Task brief.
Present every line of the listing below as a numbered list, leaving out the blank lines.

(Excerpts from a detection dataset)

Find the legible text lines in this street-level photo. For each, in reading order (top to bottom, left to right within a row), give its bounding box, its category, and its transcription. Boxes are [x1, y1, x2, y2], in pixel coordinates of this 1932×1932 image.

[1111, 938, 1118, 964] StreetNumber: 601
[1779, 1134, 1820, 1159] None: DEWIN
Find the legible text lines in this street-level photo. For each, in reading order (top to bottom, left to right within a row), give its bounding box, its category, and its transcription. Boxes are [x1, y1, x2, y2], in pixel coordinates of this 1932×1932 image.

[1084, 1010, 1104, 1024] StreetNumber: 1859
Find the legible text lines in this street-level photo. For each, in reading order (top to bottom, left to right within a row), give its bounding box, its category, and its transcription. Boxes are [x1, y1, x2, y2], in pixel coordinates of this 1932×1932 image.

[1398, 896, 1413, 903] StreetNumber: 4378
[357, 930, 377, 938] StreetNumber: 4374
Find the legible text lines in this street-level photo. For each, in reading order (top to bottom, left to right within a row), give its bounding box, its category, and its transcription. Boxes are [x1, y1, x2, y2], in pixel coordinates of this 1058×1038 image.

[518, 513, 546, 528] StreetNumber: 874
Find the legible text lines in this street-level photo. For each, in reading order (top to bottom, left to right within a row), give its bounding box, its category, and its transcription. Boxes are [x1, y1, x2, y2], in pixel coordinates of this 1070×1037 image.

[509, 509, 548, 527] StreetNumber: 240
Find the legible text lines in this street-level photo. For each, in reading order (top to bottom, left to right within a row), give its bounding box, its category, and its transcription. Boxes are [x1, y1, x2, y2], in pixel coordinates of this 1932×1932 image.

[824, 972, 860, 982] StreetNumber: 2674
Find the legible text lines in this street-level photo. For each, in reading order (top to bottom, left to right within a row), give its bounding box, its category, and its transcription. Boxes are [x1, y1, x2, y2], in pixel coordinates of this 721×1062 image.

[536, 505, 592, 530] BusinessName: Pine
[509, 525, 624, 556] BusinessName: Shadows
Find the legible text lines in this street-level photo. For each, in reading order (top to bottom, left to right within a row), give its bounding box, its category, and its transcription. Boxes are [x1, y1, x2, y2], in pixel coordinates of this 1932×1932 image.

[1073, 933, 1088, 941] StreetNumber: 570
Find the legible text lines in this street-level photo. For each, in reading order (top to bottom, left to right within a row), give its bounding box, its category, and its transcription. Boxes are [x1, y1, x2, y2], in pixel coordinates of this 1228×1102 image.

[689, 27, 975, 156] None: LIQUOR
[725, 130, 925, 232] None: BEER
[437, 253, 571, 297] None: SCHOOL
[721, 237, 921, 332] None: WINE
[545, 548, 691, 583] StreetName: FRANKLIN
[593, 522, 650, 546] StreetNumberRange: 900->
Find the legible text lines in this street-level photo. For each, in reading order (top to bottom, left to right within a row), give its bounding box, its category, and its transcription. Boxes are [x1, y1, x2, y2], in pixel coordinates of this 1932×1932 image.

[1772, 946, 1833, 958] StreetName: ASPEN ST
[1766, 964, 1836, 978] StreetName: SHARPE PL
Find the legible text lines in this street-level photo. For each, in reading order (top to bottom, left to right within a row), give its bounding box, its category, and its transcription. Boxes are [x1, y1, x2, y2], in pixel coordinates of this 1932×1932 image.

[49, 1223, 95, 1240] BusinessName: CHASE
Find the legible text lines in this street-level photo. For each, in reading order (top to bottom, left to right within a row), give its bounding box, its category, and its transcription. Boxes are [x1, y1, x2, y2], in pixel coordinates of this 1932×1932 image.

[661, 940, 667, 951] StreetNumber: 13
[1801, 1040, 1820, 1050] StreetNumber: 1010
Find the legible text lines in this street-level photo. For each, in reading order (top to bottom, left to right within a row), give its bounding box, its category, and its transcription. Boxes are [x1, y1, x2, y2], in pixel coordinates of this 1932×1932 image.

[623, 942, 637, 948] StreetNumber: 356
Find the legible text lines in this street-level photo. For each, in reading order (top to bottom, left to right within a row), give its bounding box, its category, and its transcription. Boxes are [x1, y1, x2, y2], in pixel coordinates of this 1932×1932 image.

Response for this exercise.
1. Find the legible text lines in this street-level photo. For each, in reading order (top to bottom, left to right within a row), give its bounding box, its category, and its transcription. Boxes are [x1, y1, x2, y2], in pixel coordinates of this 1932×1932 image.
2. [1111, 938, 1118, 964] StreetNumber: 601
3. [1779, 1134, 1820, 1159] None: DEWIN
4. Find the legible text lines in this street-level photo. For each, in reading order (top to bottom, left to right within a row), give its bounding box, its category, and its transcription. Boxes are [x1, y1, x2, y2], in pixel coordinates of this 1932×1932 image.
5. [1084, 1010, 1104, 1024] StreetNumber: 1859
6. Find the legible text lines in this street-level photo. For each, in reading order (top to bottom, left to right within a row), give its bounding box, its category, and its transcription. Boxes are [x1, y1, x2, y2], in pixel coordinates of this 1932×1932 image.
7. [1398, 896, 1413, 903] StreetNumber: 4378
8. [357, 930, 377, 938] StreetNumber: 4374
9. Find the legible text lines in this street-level photo. For each, in reading order (top to bottom, left to right within a row), give its bounding box, its category, and its transcription. Boxes are [x1, y1, x2, y2], in pixel coordinates of this 1058×1038 image.
10. [518, 513, 546, 528] StreetNumber: 874
11. Find the legible text lines in this street-level photo. For each, in reading order (top to bottom, left to right within a row), give its bounding box, its category, and its transcription. Boxes are [x1, y1, x2, y2], in pixel coordinates of this 1070×1037 image.
12. [509, 509, 548, 527] StreetNumber: 240
13. Find the legible text lines in this street-level photo. For each, in reading order (top to bottom, left to right within a row), give its bounding box, its category, and its transcription. Boxes are [x1, y1, x2, y2], in pixel coordinates of this 1932×1932 image.
14. [824, 972, 860, 982] StreetNumber: 2674
15. Find the legible text lines in this street-level photo. For each, in reading order (top to bottom, left to right within a row), give its bounding box, its category, and its transcription. Boxes are [x1, y1, x2, y2], in pixel coordinates of this 721×1062 image.
16. [536, 505, 592, 530] BusinessName: Pine
17. [509, 525, 624, 556] BusinessName: Shadows
18. Find the legible text lines in this street-level photo. For each, in reading order (top to bottom, left to right within a row), give its bounding box, its category, and its transcription. Boxes are [x1, y1, x2, y2], in pixel coordinates of this 1932×1932 image.
19. [1073, 933, 1088, 941] StreetNumber: 570
20. Find the legible text lines in this street-level photo. For each, in reading order (top to bottom, left to right within a row), give its bounding box, its category, and its transcription. Boxes are [x1, y1, x2, y2], in pixel coordinates of this 1228×1102 image.
21. [689, 27, 975, 156] None: LIQUOR
22. [725, 130, 925, 232] None: BEER
23. [437, 253, 571, 297] None: SCHOOL
24. [721, 237, 921, 332] None: WINE
25. [545, 548, 691, 583] StreetName: FRANKLIN
26. [593, 522, 650, 546] StreetNumberRange: 900->
27. Find the legible text lines in this street-level photo. For each, in reading order (top to bottom, left to right within a row), give its bounding box, its category, and its transcription. Boxes are [x1, y1, x2, y2], in pixel coordinates of this 1932×1932 image.
28. [1772, 946, 1833, 958] StreetName: ASPEN ST
29. [1766, 964, 1836, 978] StreetName: SHARPE PL
30. Find the legible text lines in this street-level photo. For each, in reading order (top to bottom, left to right within a row), give its bounding box, its category, and its transcription. Boxes are [x1, y1, x2, y2], in pixel coordinates of this 1932×1932 image.
31. [49, 1223, 95, 1240] BusinessName: CHASE
32. Find the legible text lines in this street-level photo. For each, in reading order (top to bottom, left to right within a row), give its bounding box, its category, and its transcription. Boxes are [x1, y1, x2, y2], in pixel coordinates of this 1932×1932 image.
33. [661, 940, 667, 951] StreetNumber: 13
34. [1801, 1040, 1820, 1050] StreetNumber: 1010
35. Find the legible text lines in this street-level photo. For each, in reading order (top to bottom, left to right within a row), give its bounding box, its category, and its transcription. Boxes are [x1, y1, x2, y2], in pixel coordinates of this 1932×1932 image.
36. [623, 942, 637, 948] StreetNumber: 356
37. Find the legible text lines in this street-level photo. For each, in reading order (top to bottom, left to right within a row), give its bounding box, its category, and its transcription. Boxes are [x1, y1, x2, y2], in pixel coordinates of this 1932×1932 image.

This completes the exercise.